■ Set of tasks:
1/ In the patent text, which fibrous material was preferred for decades for reinforcing cementitious materials?
2/ Please copy out the portion of the patent text from "2. Description of" to "the asbestos fibres.".

|Publication number||US4619857 A|
|Application number||US 06/602,418|
|Publication date||Oct 28, 1986|
|Filing date||Apr 20, 1984|
|Priority date||Apr 21, 1983|
|Also published as||CA1219460A, CA1219460A1, DE3467012D1, EP0126938A1, EP0126938B1|
|Publication number||06602418, 602418, US 4619857 A, US 4619857A, US-A-4619857, US4619857 A, US4619857A|
|Original Assignee||Amrotex Ag|
|Export Citation||BiBTeX, EndNote, RefMan|
|Patent Citations (8), Referenced by (4), Classifications (21), Legal Events (4)|
|External Links: USPTO, USPTO Assignment, Espacenet|
1. Field of the Invention
The present invention relates to thin walled shaped bodies made of a hydraulically set material, specifically to profiled structural elements. Hydraulically set materials are brittle and feature accordingly a high crushing strength but an extremely low tensile strength and an extremely low bending strength. For this reason thin walled structural elements such as flat and corrugated boards as well as any shaped bodies, which are produced from hydraulically setting materials, such as e.g. cement, are reinforced by an admixing of fibrous materials with the object of increasing their physical properties, specifically their flexural tensile strength.
2. Description of the Prior Art
A fibrous material which has been preferred for decades and has been of excellent service encompassed asbestos fibres. Since, however, the sources of such natural material are continually more limited and since this material gives rise to health hazards, specifically if it is improperly processed or mechanically heavily worn, abraded, efforts have been made worldwide to find or develop replacement fibres for such fibre reinforced cementitious materials, such to replace the asbestos fibres.
All suggestions which hitherto were made did however not provide satisfactory results and, specifically, it has not been possible as yet to find fibres which can properly replace asbestos fibres and indeed secure the requisite long term safety against a rupture of thin walled structural building elements being supported at points having a rather large mutual distance. All hitherto suggested replacement fibres lead to insufficient specific material properties such that it was impossible to meet the minimal safety against fracture prescribed by safety regulations. Accordingly, due to safety considerations even the most promising replacement fibres which are available up to this date can be utilized only by incurring large expenditures regarding the substructure or roofing, such as shortened mutual distances of supporting points, which solution is obviously not acceptable due to economic considerations.

(Joint position data)
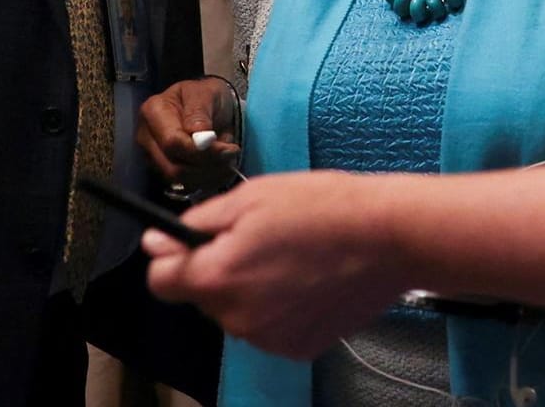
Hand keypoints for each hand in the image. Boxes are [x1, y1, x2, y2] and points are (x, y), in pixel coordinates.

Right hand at [136, 77, 240, 189]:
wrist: (204, 103)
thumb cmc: (204, 95)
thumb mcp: (206, 94)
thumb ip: (199, 113)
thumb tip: (199, 136)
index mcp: (153, 111)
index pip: (172, 142)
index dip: (201, 151)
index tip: (227, 149)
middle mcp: (146, 137)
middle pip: (173, 166)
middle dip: (207, 166)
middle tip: (231, 157)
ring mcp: (152, 156)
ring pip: (179, 180)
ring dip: (209, 175)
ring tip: (229, 161)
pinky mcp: (162, 169)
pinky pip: (184, 185)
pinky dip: (206, 181)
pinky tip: (220, 169)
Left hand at [143, 171, 405, 358]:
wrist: (388, 237)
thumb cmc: (323, 208)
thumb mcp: (250, 197)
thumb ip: (196, 224)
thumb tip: (157, 242)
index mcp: (217, 276)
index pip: (160, 281)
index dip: (173, 256)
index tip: (194, 240)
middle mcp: (236, 318)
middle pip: (203, 296)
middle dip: (220, 269)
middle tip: (261, 238)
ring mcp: (268, 338)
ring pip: (237, 312)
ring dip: (251, 289)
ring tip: (291, 256)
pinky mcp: (298, 348)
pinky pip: (269, 327)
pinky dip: (280, 308)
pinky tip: (308, 280)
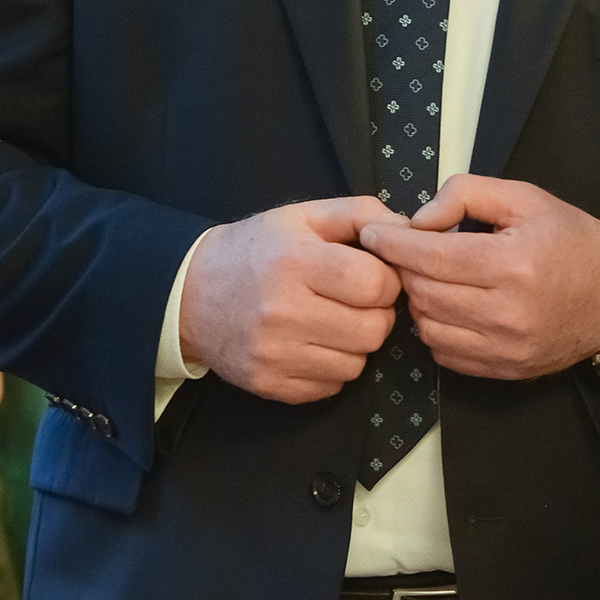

■ Answer section:
1/ Asbestos.

2/
2. Description of the Prior Art
A fibrous material which has been preferred for decades and has been of excellent service encompassed asbestos fibres. Since, however, the sources of such natural material are continually more limited and since this material gives rise to health hazards, specifically if it is improperly processed or mechanically heavily worn, abraded, efforts have been made worldwide to find or develop replacement fibres for such fibre reinforced cementitious materials, such to replace the asbestos fibres.